Page images and extracted text:

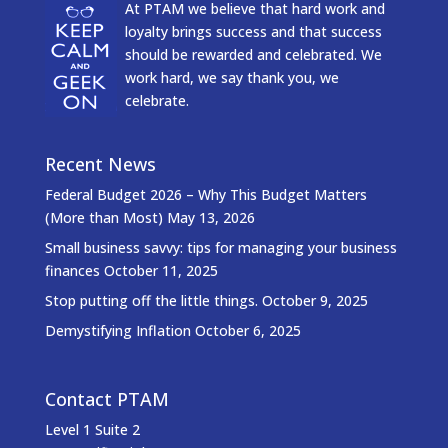
At PTAM we believe that hard work and
loyalty brings success and that success
should be rewarded and celebrated. We
work hard, we say thank you, we
celebrate.
Recent News
Federal Budget 2026 – Why This Budget Matters
(More than Most)
May 13, 2026
Small business savvy: tips for managing your business
finances
October 11, 2025
Stop putting off the little things.
October 9, 2025
Demystifying Inflation
October 6, 2025
Contact PTAM
Level 1 Suite 2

#### [Your assignment]
Given the entries above, say how many lines include the word "that", and write nothing besides the number.

#### [Reply to the task]
2